If you have used either OS, it's obvious that multitasking in itself isn't part of the problem.

The problem is that we have a generation of developers and companies with the attitude that if their software isn't fast enough, you need to upgrade your computer.
Every company thinks it's okay for them to install something that runs in the background just to see if their software needs an update.
Interfaces aren't text or simple buttons anymore, you need something drawn by a graphic artist as eye candy taking up megabytes of hard drive space and RAM.

Word processing isn't just ASCII text anymore, it's 100s of languages, fonts, symbols, colors, graphics, kerning, etc...
We have virus checkers scanning every program before they can run to make sure some idiot didn't infect a file with malware.
Software now requires virtual memory, protected memory, over a dozen run time libraries just to display anything on your screen, and those include a huge amount of code whether you use it or not.
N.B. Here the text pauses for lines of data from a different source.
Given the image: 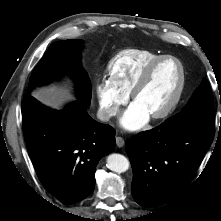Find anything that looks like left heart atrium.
I'll return each mask as SVG.
<instances>
[{
    "label": "left heart atrium",
    "instance_id": "1",
    "mask_svg": "<svg viewBox=\"0 0 221 221\" xmlns=\"http://www.w3.org/2000/svg\"><path fill=\"white\" fill-rule=\"evenodd\" d=\"M150 118V114L138 103H132L121 117V125L127 130H138Z\"/></svg>",
    "mask_w": 221,
    "mask_h": 221
}]
</instances>
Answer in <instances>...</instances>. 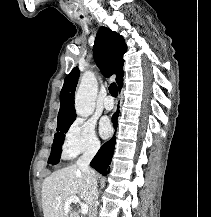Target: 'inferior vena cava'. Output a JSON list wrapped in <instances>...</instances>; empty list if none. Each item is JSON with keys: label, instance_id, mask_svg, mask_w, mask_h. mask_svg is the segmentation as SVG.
<instances>
[{"label": "inferior vena cava", "instance_id": "602c4592", "mask_svg": "<svg viewBox=\"0 0 211 217\" xmlns=\"http://www.w3.org/2000/svg\"><path fill=\"white\" fill-rule=\"evenodd\" d=\"M99 149V145H94L89 148L84 154L77 160V166L83 172L86 178V182L90 195V210L89 217H97V203H98V189L95 173L90 169L89 164Z\"/></svg>", "mask_w": 211, "mask_h": 217}]
</instances>
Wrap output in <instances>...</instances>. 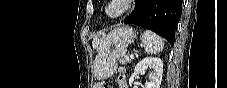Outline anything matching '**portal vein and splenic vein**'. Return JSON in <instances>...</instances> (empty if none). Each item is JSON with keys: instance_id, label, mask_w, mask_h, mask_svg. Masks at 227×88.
<instances>
[{"instance_id": "obj_1", "label": "portal vein and splenic vein", "mask_w": 227, "mask_h": 88, "mask_svg": "<svg viewBox=\"0 0 227 88\" xmlns=\"http://www.w3.org/2000/svg\"><path fill=\"white\" fill-rule=\"evenodd\" d=\"M130 57H131V58H134V55H133V54H130Z\"/></svg>"}]
</instances>
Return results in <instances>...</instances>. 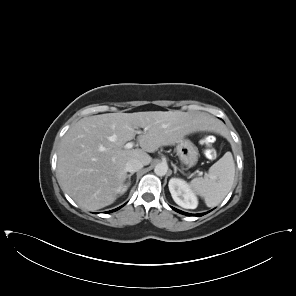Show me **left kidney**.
<instances>
[{
	"instance_id": "5707ae66",
	"label": "left kidney",
	"mask_w": 296,
	"mask_h": 296,
	"mask_svg": "<svg viewBox=\"0 0 296 296\" xmlns=\"http://www.w3.org/2000/svg\"><path fill=\"white\" fill-rule=\"evenodd\" d=\"M168 187L177 205L185 209H195L198 206V199L185 180L171 178Z\"/></svg>"
}]
</instances>
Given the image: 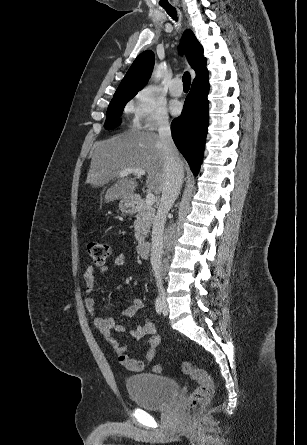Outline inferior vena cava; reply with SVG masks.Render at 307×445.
<instances>
[{
  "mask_svg": "<svg viewBox=\"0 0 307 445\" xmlns=\"http://www.w3.org/2000/svg\"><path fill=\"white\" fill-rule=\"evenodd\" d=\"M160 142H163L165 150L164 162V182L162 196L158 206L156 218L152 229V243L150 253V263L154 277L157 281L159 295L165 297V289L162 285L160 275L162 253H163V233L168 210L173 206L184 178L183 162L171 136V128L168 116H161L158 124Z\"/></svg>",
  "mask_w": 307,
  "mask_h": 445,
  "instance_id": "inferior-vena-cava-1",
  "label": "inferior vena cava"
}]
</instances>
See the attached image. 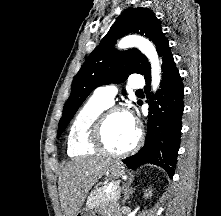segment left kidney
<instances>
[{
    "label": "left kidney",
    "instance_id": "5707ae66",
    "mask_svg": "<svg viewBox=\"0 0 221 216\" xmlns=\"http://www.w3.org/2000/svg\"><path fill=\"white\" fill-rule=\"evenodd\" d=\"M149 195H150V196L152 195L151 192L145 194V197H148Z\"/></svg>",
    "mask_w": 221,
    "mask_h": 216
}]
</instances>
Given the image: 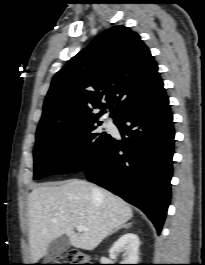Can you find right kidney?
<instances>
[{"mask_svg": "<svg viewBox=\"0 0 205 265\" xmlns=\"http://www.w3.org/2000/svg\"><path fill=\"white\" fill-rule=\"evenodd\" d=\"M140 241L136 234L126 233L122 235L110 248L109 255L116 258L120 252H124V260L121 264H137Z\"/></svg>", "mask_w": 205, "mask_h": 265, "instance_id": "ca27d5eb", "label": "right kidney"}]
</instances>
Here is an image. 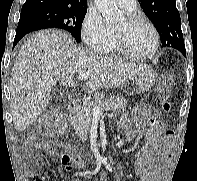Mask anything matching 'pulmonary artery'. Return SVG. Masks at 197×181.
Returning <instances> with one entry per match:
<instances>
[{
	"label": "pulmonary artery",
	"instance_id": "obj_1",
	"mask_svg": "<svg viewBox=\"0 0 197 181\" xmlns=\"http://www.w3.org/2000/svg\"><path fill=\"white\" fill-rule=\"evenodd\" d=\"M119 7L126 13L132 14L137 8L136 0H116Z\"/></svg>",
	"mask_w": 197,
	"mask_h": 181
}]
</instances>
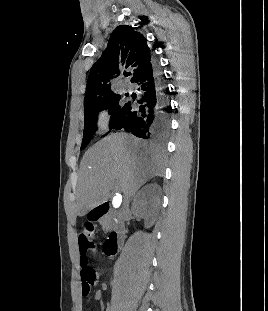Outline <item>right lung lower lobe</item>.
Here are the masks:
<instances>
[{"label": "right lung lower lobe", "instance_id": "1", "mask_svg": "<svg viewBox=\"0 0 268 311\" xmlns=\"http://www.w3.org/2000/svg\"><path fill=\"white\" fill-rule=\"evenodd\" d=\"M132 83L139 99L124 104L113 128L147 140H165L170 132L171 106L154 59Z\"/></svg>", "mask_w": 268, "mask_h": 311}]
</instances>
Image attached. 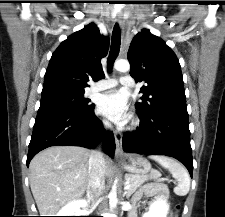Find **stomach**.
I'll return each mask as SVG.
<instances>
[{"mask_svg": "<svg viewBox=\"0 0 225 217\" xmlns=\"http://www.w3.org/2000/svg\"><path fill=\"white\" fill-rule=\"evenodd\" d=\"M122 165L127 172L137 175L147 174L151 170V164L148 160L136 154L126 155Z\"/></svg>", "mask_w": 225, "mask_h": 217, "instance_id": "1", "label": "stomach"}]
</instances>
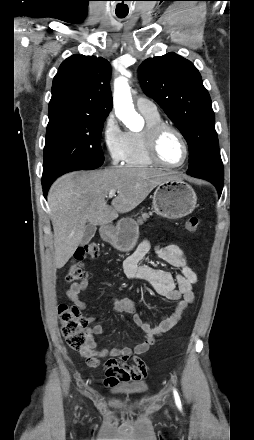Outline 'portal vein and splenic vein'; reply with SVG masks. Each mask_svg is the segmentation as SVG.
Segmentation results:
<instances>
[{"mask_svg": "<svg viewBox=\"0 0 254 440\" xmlns=\"http://www.w3.org/2000/svg\"><path fill=\"white\" fill-rule=\"evenodd\" d=\"M116 195V191L115 190H111V191H109V193H108V197L109 198H112L113 196H115Z\"/></svg>", "mask_w": 254, "mask_h": 440, "instance_id": "18ae733b", "label": "portal vein and splenic vein"}]
</instances>
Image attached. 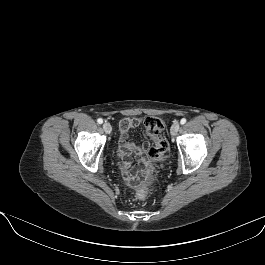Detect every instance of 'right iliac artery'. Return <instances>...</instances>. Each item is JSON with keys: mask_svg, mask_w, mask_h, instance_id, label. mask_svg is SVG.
<instances>
[{"mask_svg": "<svg viewBox=\"0 0 265 265\" xmlns=\"http://www.w3.org/2000/svg\"><path fill=\"white\" fill-rule=\"evenodd\" d=\"M97 122H98L99 124H102V123H103V119H102V118H99V119L97 120Z\"/></svg>", "mask_w": 265, "mask_h": 265, "instance_id": "1", "label": "right iliac artery"}]
</instances>
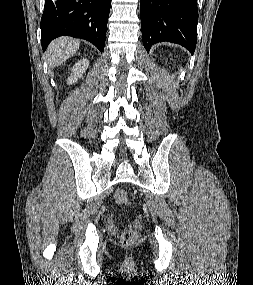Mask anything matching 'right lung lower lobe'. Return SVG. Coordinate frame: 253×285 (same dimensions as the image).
<instances>
[{"mask_svg": "<svg viewBox=\"0 0 253 285\" xmlns=\"http://www.w3.org/2000/svg\"><path fill=\"white\" fill-rule=\"evenodd\" d=\"M111 0H45L41 41L45 51L59 36L82 38L104 50Z\"/></svg>", "mask_w": 253, "mask_h": 285, "instance_id": "1", "label": "right lung lower lobe"}]
</instances>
The OS must do everything imaginable now because someone thought it was a good idea or just cool, so it now includes more lines of code than all your common applications put together.

If you want to know what things would be like without all the garbage, just compare a fast Amiga to a modern PC.
The Amiga OS and GUI is amazingly responsive even compared to Windows machine clocked way faster.
I haven't tried it for a while, but AROS (Amiga Research OS) will give you an idea of what it's like to run such an OS on modern hardware.

It'd love to see a benchmark of a modern PC with and without the bloat.
The bloat certainly means slower boot times, slower load times for applications, and a large RAM footprint for everything.
That certainly makes a machine feel slow, and swapping code in and out of RAM using virtual memory really slows programs down.
But once things are running, and when you aren't swapping code around with virtual memory, I wonder how much cpu time is actually eaten up by background processes.
Even 5% would be a lot though when you consider 5% of 2GHz is as much CPU power as a 100 MHz cpu.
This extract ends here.